* **What the exercise asks**: Exactly as written, return all the data, leaving its pictures behind.

* **Data for this task**:
#####
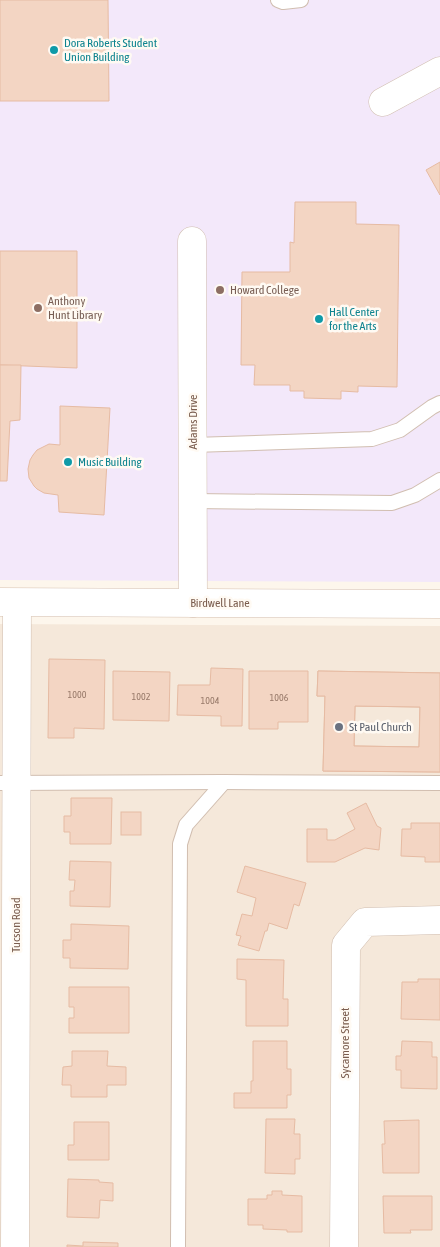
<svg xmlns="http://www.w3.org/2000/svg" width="440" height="1247" font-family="'Asap Condensed',sans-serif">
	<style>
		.residential { fill: #f5e8da }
		.education { fill: #f3e8fa }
		.building { fill: #f3d5c3; stroke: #e6bba3; fill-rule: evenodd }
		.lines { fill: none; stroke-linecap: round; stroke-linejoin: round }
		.lane-casing { stroke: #d1beb0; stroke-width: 16 }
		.street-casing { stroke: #d1beb0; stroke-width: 29 }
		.secondary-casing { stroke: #d6c0b0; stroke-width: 29 }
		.lane { stroke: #fff; stroke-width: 14 }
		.street { stroke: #fff; stroke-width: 28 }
		.secondary { stroke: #fff; stroke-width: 28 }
		.culture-dot { fill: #0f9aa8; stroke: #fffaf3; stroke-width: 2 }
		.education-dot { fill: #8d6e63; stroke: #fffaf3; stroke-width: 2 }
		.worship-dot { fill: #6b7280; stroke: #fffaf3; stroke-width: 2 }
		.labels { text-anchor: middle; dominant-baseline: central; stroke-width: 5; stroke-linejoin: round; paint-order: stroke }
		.number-label { font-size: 10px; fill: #987a6a }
		.culture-label { font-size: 12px; fill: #0d838f; stroke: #fffaf3; text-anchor: start }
		.education-label { font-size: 12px; fill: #785e54; stroke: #fffaf3; text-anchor: start }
		.street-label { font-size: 12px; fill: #7a5c4d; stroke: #fffaf3 }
		.worship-label { font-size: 12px; fill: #5b616d; stroke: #fffaf3; text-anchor: start }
	</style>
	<rect width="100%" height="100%" fill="#fdf6ec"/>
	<path class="residential" d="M0,624L440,626V1247H0Z"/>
	<path class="education" d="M0,0H440V582L0,580Z"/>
	<g class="building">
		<path d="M0,0H108L109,101H0Z"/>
		<path d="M440,162V195L426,170Z"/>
		<path d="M295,202H356V224L399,225L397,387L358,386V392L341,391V399L304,398V391H290V385H254L255,365H241L242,272H290V242L294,243Z"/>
		<path d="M0,251H77V368L0,365Z"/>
		<path d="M0,365H21L20,420L10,421L7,481H0Z"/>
		<path d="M60,406L110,408L104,515L59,512L58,495L44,493L37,489L34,486L29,478L28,469L30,460L33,455L37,450L49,444L60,445Z"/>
		<path d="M49,659L105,660L104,729L74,728V738H48Z"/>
		<path d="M211,668L243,669L242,726H221V716L177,715L178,685H210Z"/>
		<path d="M113,671L170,672L169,721L113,720Z"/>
		<path d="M249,671H308V722H278V729H249Z"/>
		<path d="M318,671L440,673V772L323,771L325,696H317ZM355,706L420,707L419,747L354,746Z"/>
		<path d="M318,671L440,673V772L323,771L325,696H317ZM355,706L420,707L419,747L354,746Z"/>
		<path d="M71,798H112L111,844H70V832H64V816H71Z"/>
		<path d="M366,803L377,826L381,828L379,850L365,848L335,862H307V829H327V840H335L355,829L347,813Z"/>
		<rect x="121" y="812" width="20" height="23"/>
		<path d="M411,823H440V862H425V857L401,856L402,829H411Z"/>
		<path d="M70,861L111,862L110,907L70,906V891H74L75,880H69Z"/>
		<path d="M245,866L306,883L299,906L294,904L287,929L269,923L267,931H265L259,951L238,945L241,936L236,935L242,914L252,916L256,898L237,892Z"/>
		<path d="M71,924L129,926L128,969L70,968V958H63V940H71Z"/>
		<path d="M237,959L284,960L283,999H288V1026H246V980L237,979Z"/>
		<path d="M418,979H440V1020L401,1019L402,982H418Z"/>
		<path d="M69,987H129V1033H69V1018H74V1007H69Z"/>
		<path d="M253,1041H287V1069H291V1095H287V1108H234V1093H251V1081H253Z"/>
		<path d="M402,1041L432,1042V1057H437V1089L401,1088V1070H396V1056H401Z"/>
		<path d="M72,1051H108L107,1066L126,1067V1085H107V1097H71V1085H62L63,1067L72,1066Z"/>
		<path d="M266,1119H295L294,1134H300V1159H295V1174L265,1173Z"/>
		<path d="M419,1120V1173H383L382,1144H385L384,1121Z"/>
		<path d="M74,1122H109V1160H68V1145H74Z"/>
		<path d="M68,1179L99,1180V1182L113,1183V1201L100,1200L99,1218L67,1217Z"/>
		<path d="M272,1191H282V1195L302,1196V1232H287V1230L263,1229V1225H248V1199H267V1195H272Z"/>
		<path d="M383,1196H432V1230H410L411,1233H384Z"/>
		<path d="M83,1242L118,1243V1247H67V1245L83,1246Z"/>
	</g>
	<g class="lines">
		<g class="lane-casing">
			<g id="lane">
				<path d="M278,0L283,2L301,0"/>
				<path d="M193,445L372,439L400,430L432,407L440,403"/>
				<path d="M193,501L392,503L415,495L440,480"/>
				<path d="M0,783L224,782L440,783"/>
				<path d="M178,1247L180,844L186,825L224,782"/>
			</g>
		</g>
		<g class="street-casing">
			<g id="street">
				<path d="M383,102L440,71"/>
				<path d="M192,241L193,603"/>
				<path d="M15,1247L17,603"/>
				<path d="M344,1247L346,945L365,922L440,920"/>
			</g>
		</g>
		<g class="secondary-casing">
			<path id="secondary" d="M0,602L440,604"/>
		</g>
		<use href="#lane" class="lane"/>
		<use href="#street" class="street"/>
		<use href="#secondary" class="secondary"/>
	</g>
	<g class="culture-dot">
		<circle cx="54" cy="50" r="5"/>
		<circle cx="319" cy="319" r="5"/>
		<circle cx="68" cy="462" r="5"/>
	</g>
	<g class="education-dot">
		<circle cx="220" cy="290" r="5"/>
		<circle cx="38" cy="308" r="5"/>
	</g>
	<circle class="worship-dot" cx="339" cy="727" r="5"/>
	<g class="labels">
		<g class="number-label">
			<text x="77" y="694">1000</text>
			<text x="141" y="696">1002</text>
			<text x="279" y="697">1006</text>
			<text x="210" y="700">1004</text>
		</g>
		<g class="culture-label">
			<text x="64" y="43">Dora Roberts Student<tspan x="64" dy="14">Union Building</tspan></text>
			<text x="329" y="312">Hall Center<tspan x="329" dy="14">for the Arts</tspan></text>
			<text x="78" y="462">Music Building</text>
		</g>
		<g class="education-label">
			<text x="230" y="290">Howard College</text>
			<text x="48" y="301">Anthony<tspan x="48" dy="14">Hunt Library</tspan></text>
		</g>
		<g class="street-label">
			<text transform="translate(193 422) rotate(-90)">Adams Drive</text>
			<text x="220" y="603">Birdwell Lane</text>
			<text transform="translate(16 925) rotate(-90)">Tucson Road</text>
			<text transform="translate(345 1043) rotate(-90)">Sycamore Street</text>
		</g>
		<g class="worship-label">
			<text x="349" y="727">St Paul Church</text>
		</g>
	</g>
</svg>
#####
* **Response**:
<svg xmlns="http://www.w3.org/2000/svg" width="440" height="1247" font-family="'Asap Condensed',sans-serif">
	<style>
		.residential { fill: #f5e8da }
		.education { fill: #f3e8fa }
		.building { fill: #f3d5c3; stroke: #e6bba3; fill-rule: evenodd }
		.lines { fill: none; stroke-linecap: round; stroke-linejoin: round }
		.lane-casing { stroke: #d1beb0; stroke-width: 16 }
		.street-casing { stroke: #d1beb0; stroke-width: 29 }
		.secondary-casing { stroke: #d6c0b0; stroke-width: 29 }
		.lane { stroke: #fff; stroke-width: 14 }
		.street { stroke: #fff; stroke-width: 28 }
		.secondary { stroke: #fff; stroke-width: 28 }
		.culture-dot { fill: #0f9aa8; stroke: #fffaf3; stroke-width: 2 }
		.education-dot { fill: #8d6e63; stroke: #fffaf3; stroke-width: 2 }
		.worship-dot { fill: #6b7280; stroke: #fffaf3; stroke-width: 2 }
		.labels { text-anchor: middle; dominant-baseline: central; stroke-width: 5; stroke-linejoin: round; paint-order: stroke }
		.number-label { font-size: 10px; fill: #987a6a }
		.culture-label { font-size: 12px; fill: #0d838f; stroke: #fffaf3; text-anchor: start }
		.education-label { font-size: 12px; fill: #785e54; stroke: #fffaf3; text-anchor: start }
		.street-label { font-size: 12px; fill: #7a5c4d; stroke: #fffaf3 }
		.worship-label { font-size: 12px; fill: #5b616d; stroke: #fffaf3; text-anchor: start }
	</style>
	<rect width="100%" height="100%" fill="#fdf6ec"/>
	<path class="residential" d="M0,624L440,626V1247H0Z"/>
	<path class="education" d="M0,0H440V582L0,580Z"/>
	<g class="building">
		<path d="M0,0H108L109,101H0Z"/>
		<path d="M440,162V195L426,170Z"/>
		<path d="M295,202H356V224L399,225L397,387L358,386V392L341,391V399L304,398V391H290V385H254L255,365H241L242,272H290V242L294,243Z"/>
		<path d="M0,251H77V368L0,365Z"/>
		<path d="M0,365H21L20,420L10,421L7,481H0Z"/>
		<path d="M60,406L110,408L104,515L59,512L58,495L44,493L37,489L34,486L29,478L28,469L30,460L33,455L37,450L49,444L60,445Z"/>
		<path d="M49,659L105,660L104,729L74,728V738H48Z"/>
		<path d="M211,668L243,669L242,726H221V716L177,715L178,685H210Z"/>
		<path d="M113,671L170,672L169,721L113,720Z"/>
		<path d="M249,671H308V722H278V729H249Z"/>
		<path d="M318,671L440,673V772L323,771L325,696H317ZM355,706L420,707L419,747L354,746Z"/>
		<path d="M318,671L440,673V772L323,771L325,696H317ZM355,706L420,707L419,747L354,746Z"/>
		<path d="M71,798H112L111,844H70V832H64V816H71Z"/>
		<path d="M366,803L377,826L381,828L379,850L365,848L335,862H307V829H327V840H335L355,829L347,813Z"/>
		<rect x="121" y="812" width="20" height="23"/>
		<path d="M411,823H440V862H425V857L401,856L402,829H411Z"/>
		<path d="M70,861L111,862L110,907L70,906V891H74L75,880H69Z"/>
		<path d="M245,866L306,883L299,906L294,904L287,929L269,923L267,931H265L259,951L238,945L241,936L236,935L242,914L252,916L256,898L237,892Z"/>
		<path d="M71,924L129,926L128,969L70,968V958H63V940H71Z"/>
		<path d="M237,959L284,960L283,999H288V1026H246V980L237,979Z"/>
		<path d="M418,979H440V1020L401,1019L402,982H418Z"/>
		<path d="M69,987H129V1033H69V1018H74V1007H69Z"/>
		<path d="M253,1041H287V1069H291V1095H287V1108H234V1093H251V1081H253Z"/>
		<path d="M402,1041L432,1042V1057H437V1089L401,1088V1070H396V1056H401Z"/>
		<path d="M72,1051H108L107,1066L126,1067V1085H107V1097H71V1085H62L63,1067L72,1066Z"/>
		<path d="M266,1119H295L294,1134H300V1159H295V1174L265,1173Z"/>
		<path d="M419,1120V1173H383L382,1144H385L384,1121Z"/>
		<path d="M74,1122H109V1160H68V1145H74Z"/>
		<path d="M68,1179L99,1180V1182L113,1183V1201L100,1200L99,1218L67,1217Z"/>
		<path d="M272,1191H282V1195L302,1196V1232H287V1230L263,1229V1225H248V1199H267V1195H272Z"/>
		<path d="M383,1196H432V1230H410L411,1233H384Z"/>
		<path d="M83,1242L118,1243V1247H67V1245L83,1246Z"/>
	</g>
	<g class="lines">
		<g class="lane-casing">
			<g id="lane">
				<path d="M278,0L283,2L301,0"/>
				<path d="M193,445L372,439L400,430L432,407L440,403"/>
				<path d="M193,501L392,503L415,495L440,480"/>
				<path d="M0,783L224,782L440,783"/>
				<path d="M178,1247L180,844L186,825L224,782"/>
			</g>
		</g>
		<g class="street-casing">
			<g id="street">
				<path d="M383,102L440,71"/>
				<path d="M192,241L193,603"/>
				<path d="M15,1247L17,603"/>
				<path d="M344,1247L346,945L365,922L440,920"/>
			</g>
		</g>
		<g class="secondary-casing">
			<path id="secondary" d="M0,602L440,604"/>
		</g>
		<use href="#lane" class="lane"/>
		<use href="#street" class="street"/>
		<use href="#secondary" class="secondary"/>
	</g>
	<g class="culture-dot">
		<circle cx="54" cy="50" r="5"/>
		<circle cx="319" cy="319" r="5"/>
		<circle cx="68" cy="462" r="5"/>
	</g>
	<g class="education-dot">
		<circle cx="220" cy="290" r="5"/>
		<circle cx="38" cy="308" r="5"/>
	</g>
	<circle class="worship-dot" cx="339" cy="727" r="5"/>
	<g class="labels">
		<g class="number-label">
			<text x="77" y="694">1000</text>
			<text x="141" y="696">1002</text>
			<text x="279" y="697">1006</text>
			<text x="210" y="700">1004</text>
		</g>
		<g class="culture-label">
			<text x="64" y="43">Dora Roberts Student<tspan x="64" dy="14">Union Building</tspan></text>
			<text x="329" y="312">Hall Center<tspan x="329" dy="14">for the Arts</tspan></text>
			<text x="78" y="462">Music Building</text>
		</g>
		<g class="education-label">
			<text x="230" y="290">Howard College</text>
			<text x="48" y="301">Anthony<tspan x="48" dy="14">Hunt Library</tspan></text>
		</g>
		<g class="street-label">
			<text transform="translate(193 422) rotate(-90)">Adams Drive</text>
			<text x="220" y="603">Birdwell Lane</text>
			<text transform="translate(16 925) rotate(-90)">Tucson Road</text>
			<text transform="translate(345 1043) rotate(-90)">Sycamore Street</text>
		</g>
		<g class="worship-label">
			<text x="349" y="727">St Paul Church</text>
		</g>
	</g>
</svg>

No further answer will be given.